Ogni giorno in Italia sono 2 milioni e 903 mila le persone che prendono treni e ferrovie metropolitane per andare a lavorare o studiare (qui i dati Censis sul totale dei pendolari in Italia, ndr). Legambiente ha pubblicato un rapporto, ribattezzato “Pendolaria 2012”, nel quale analizza pregi e difetti del trasporto ferroviario. Dietro allo slogan “Fateci uscire dalla preistoria” ci sono numeri e storie degli italiani che viaggiano su rotaia per necessità. Il quadro delineato è sconfortante. Degrado, ritardi e disagi che coinvolgono quasi tre milioni di cittadini ma sembrano interessare poco alla politica nazionale, sempre più orientata verso i finanziamenti per strade e autostrade.

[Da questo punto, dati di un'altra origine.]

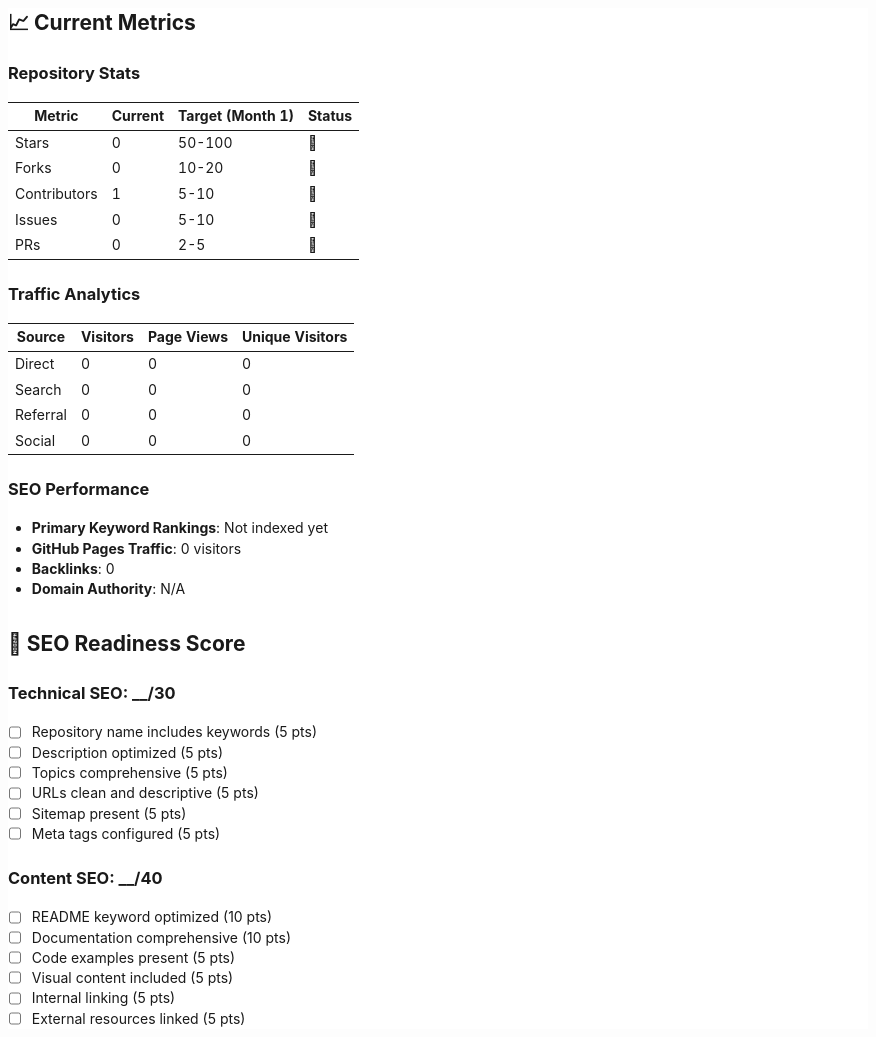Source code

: ## 📈 Current Metrics

### Repository Stats
| Metric | Current | Target (Month 1) | Status |
|---------|---------|------------------|---------|
| Stars | 0 | 50-100 | 🔴 |
| Forks | 0 | 10-20 | 🔴 |
| Contributors | 1 | 5-10 | 🔴 |
| Issues | 0 | 5-10 | 🔴 |
| PRs | 0 | 2-5 | 🔴 |

### Traffic Analytics
| Source | Visitors | Page Views | Unique Visitors |
|---------|----------|------------|-----------------|
| Direct | 0 | 0 | 0 |
| Search | 0 | 0 | 0 |
| Referral | 0 | 0 | 0 |
| Social | 0 | 0 | 0 |

### SEO Performance
- **Primary Keyword Rankings**: Not indexed yet
- **GitHub Pages Traffic**: 0 visitors
- **Backlinks**: 0
- **Domain Authority**: N/A

## 🎯 SEO Readiness Score

### Technical SEO: __/30
- [ ] Repository name includes keywords (5 pts)
- [ ] Description optimized (5 pts)
- [ ] Topics comprehensive (5 pts)
- [ ] URLs clean and descriptive (5 pts)
- [ ] Sitemap present (5 pts)
- [ ] Meta tags configured (5 pts)

### Content SEO: __/40
- [ ] README keyword optimized (10 pts)
- [ ] Documentation comprehensive (10 pts)
- [ ] Code examples present (5 pts)
- [ ] Visual content included (5 pts)
- [ ] Internal linking (5 pts)
- [ ] External resources linked (5 pts)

Promossi e bocciati – All’interno della ricerca è stata stilata una classifica delle 10 peggiori tratte per i pendolari italiani. La Circumvesuviana, storica rete ferroviaria campana, si aggiudica il poco ambito primato. Nonostante sia utilizzata quotidianamente da 105 mila viaggiatori, ha visto una riduzione del 40% delle corse nel 2012.  Segue a ruota la Roma-Viterbo, che paga il sovraffollamento e la vecchiaia dei vagoni. Pesanti disagi anche sulla Pinerolo-Torre Pellice dopo la soppressione definitiva di 12 tratte, sulla Padova-Venezia Mestre dove è impossibile trovare un posto nell’orario di punta e sulla Genova Voltri-Genova Nervi, lentissima e sovraffollata. La galleria degli orrori è completata dalla Palermo-Messina (sporcizia e ritardi), la Viareggio-Firenze (chiusura di 7 stazioni), la Stradella-Milano (riscaldamenti guasti), la Bologna-Ravenna (mancanza di coincidenze) e la Potenza-Salerno (lentezza e corse soppresse).

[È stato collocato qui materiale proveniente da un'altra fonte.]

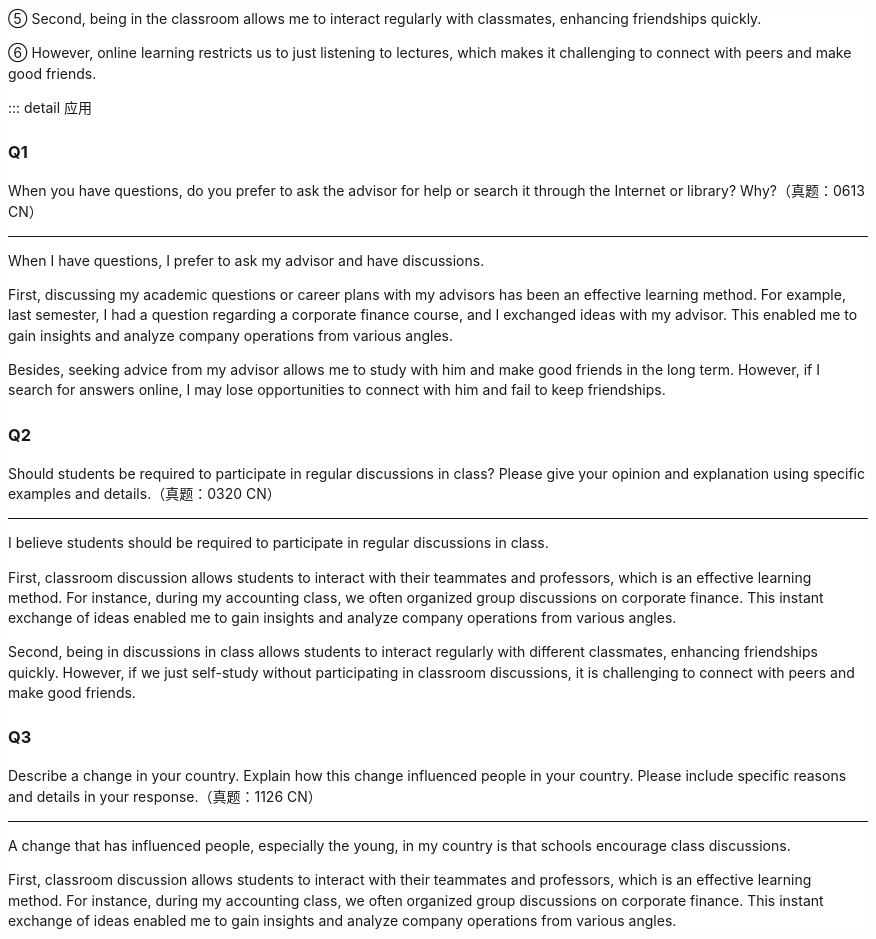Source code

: ⑤ Second, being in the classroom allows me to interact regularly with classmates, enhancing friendships quickly.

⑥ However, online learning restricts us to just listening to lectures, which makes it challenging to connect with peers and make good friends.

::: detail 应用

### Q1

When you have questions, do you prefer to ask the advisor for help or search it through the Internet or library? Why?（真题：0613 CN）

---

When I have questions, I prefer to ask my advisor and have discussions.

First, discussing my academic questions or career plans with my advisors has been an effective learning method. For example, last semester, I had a question regarding a corporate finance course, and I exchanged ideas with my advisor. This enabled me to gain insights and analyze company operations from various angles.

Besides, seeking advice from my advisor allows me to study with him and make good friends in the long term. However, if I search for answers online, I may lose opportunities to connect with him and fail to keep friendships.

### Q2

Should students be required to participate in regular discussions in class? Please give your opinion and explanation using specific examples and details.（真题：0320 CN）

---

I believe students should be required to participate in regular discussions in class.

First, classroom discussion allows students to interact with their teammates and professors, which is an effective learning method. For instance, during my accounting class, we often organized group discussions on corporate finance. This instant exchange of ideas enabled me to gain insights and analyze company operations from various angles.

Second, being in discussions in class allows students to interact regularly with different classmates, enhancing friendships quickly. However, if we just self-study without participating in classroom discussions, it is challenging to connect with peers and make good friends.

### Q3

Describe a change in your country. Explain how this change influenced people in your country. Please include specific reasons and details in your response.（真题：1126 CN）

---

A change that has influenced people, especially the young, in my country is that schools encourage class discussions.

First, classroom discussion allows students to interact with their teammates and professors, which is an effective learning method. For instance, during my accounting class, we often organized group discussions on corporate finance. This instant exchange of ideas enabled me to gain insights and analyze company operations from various angles.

Nel rapporto di Legambiente è però presente anche qualche buona notizia. Nel “Pendolaria 2012” vengono citati diversi esempi positivi legati a realtà locali dove il servizio, negli anni, è stato migliorato e i passeggeri sono soddisfatti. È il caso del “Tram delle Valli”, la tramvia extraurbana di Bergamo. Tra i punti a favore c’è il riutilizzo in chiave moderna della vecchia infrastruttura degli anni ’60, il sistema intelligente di frenata, l’aumento in vettura dei posti dedicati alle bici. Fattori che hanno fatto crescere del 12,5% il numero di passeggeri convertiti dalla macchina al tram. Qualcosa di simile è accaduto in Puglia, nella tratta Foggia-Lucera, riattivata e modernizzata in modo da renderla veloce ed economica. A breve sarà completata anche la linea elettrica Ascoli-Porto d’Ascoli, con l’abbandono dei treni a gasolio e la conseguente diminuzione dell’inquinamento. Altre realtà positive segnalate da Legambiente sono le metro-tranvie di Firenze, Cagliari e Sassari, il MiniMetrò di Perugia, il progetto “Metroland” che collegherà Trento ai principali centri delle Dolomiti risparmiando sulle emissioni di CO2.

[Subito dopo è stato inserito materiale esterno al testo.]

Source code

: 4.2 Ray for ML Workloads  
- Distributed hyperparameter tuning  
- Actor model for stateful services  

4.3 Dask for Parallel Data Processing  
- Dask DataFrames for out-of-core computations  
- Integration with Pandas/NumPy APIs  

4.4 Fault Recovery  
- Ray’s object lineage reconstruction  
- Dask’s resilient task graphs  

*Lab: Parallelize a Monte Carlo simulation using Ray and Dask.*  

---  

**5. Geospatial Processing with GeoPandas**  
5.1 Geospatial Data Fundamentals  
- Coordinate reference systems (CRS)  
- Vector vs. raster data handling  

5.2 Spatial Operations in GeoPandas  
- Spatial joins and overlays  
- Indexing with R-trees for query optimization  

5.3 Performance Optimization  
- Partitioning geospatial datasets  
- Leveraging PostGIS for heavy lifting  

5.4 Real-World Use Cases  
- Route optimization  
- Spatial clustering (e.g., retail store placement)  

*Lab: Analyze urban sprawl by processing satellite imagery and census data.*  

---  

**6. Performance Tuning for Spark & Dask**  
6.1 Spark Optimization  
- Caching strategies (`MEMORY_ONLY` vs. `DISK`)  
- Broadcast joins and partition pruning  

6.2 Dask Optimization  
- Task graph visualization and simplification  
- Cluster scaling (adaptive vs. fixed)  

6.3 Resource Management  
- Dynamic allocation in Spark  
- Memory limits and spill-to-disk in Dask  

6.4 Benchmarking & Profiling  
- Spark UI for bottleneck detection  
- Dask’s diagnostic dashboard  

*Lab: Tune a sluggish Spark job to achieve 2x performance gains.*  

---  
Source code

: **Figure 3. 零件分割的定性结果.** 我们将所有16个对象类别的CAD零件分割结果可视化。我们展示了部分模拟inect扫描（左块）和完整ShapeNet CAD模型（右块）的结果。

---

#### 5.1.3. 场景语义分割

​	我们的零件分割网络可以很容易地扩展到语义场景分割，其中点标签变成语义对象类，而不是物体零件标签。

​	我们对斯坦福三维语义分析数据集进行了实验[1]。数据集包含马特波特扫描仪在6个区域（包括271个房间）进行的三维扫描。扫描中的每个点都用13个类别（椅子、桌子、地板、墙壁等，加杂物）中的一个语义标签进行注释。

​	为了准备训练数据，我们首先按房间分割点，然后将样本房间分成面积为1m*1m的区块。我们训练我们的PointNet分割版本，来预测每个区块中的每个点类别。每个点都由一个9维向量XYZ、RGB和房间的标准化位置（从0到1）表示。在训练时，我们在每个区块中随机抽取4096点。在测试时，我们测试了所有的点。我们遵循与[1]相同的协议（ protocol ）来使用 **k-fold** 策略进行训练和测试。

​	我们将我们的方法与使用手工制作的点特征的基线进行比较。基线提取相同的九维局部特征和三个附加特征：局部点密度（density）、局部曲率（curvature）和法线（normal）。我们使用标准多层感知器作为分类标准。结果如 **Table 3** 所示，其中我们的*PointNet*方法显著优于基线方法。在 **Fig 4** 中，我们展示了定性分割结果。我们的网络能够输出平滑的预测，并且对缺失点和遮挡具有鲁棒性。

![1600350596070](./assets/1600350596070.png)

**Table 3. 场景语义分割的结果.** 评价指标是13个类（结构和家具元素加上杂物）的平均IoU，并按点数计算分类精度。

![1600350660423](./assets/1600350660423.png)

“Serve un cambio di rotta” – Edoardo Zanchini, vice presidente dell’associazione ambientalista, ha commentato la presentazione del report sui pendolari: “Serve un cambio di rotta per dare a 3 milioni di persone la possibilità di scegliere un treno pulito, puntuale e veloce. La campagna elettorale deve occuparsi di questo tema. Altro che tagli, per migliorare il servizio le regioni dovrebbero investire sul settore il 5% del proprio bilancio”. Il dirigente ha concluso citando gli esempi virtuosi: “Come dimostrano i casi positivi di Bergamo, Firenze e Foggia, ovunque si investa aumenta il numero dei pendolari soddisfatti”.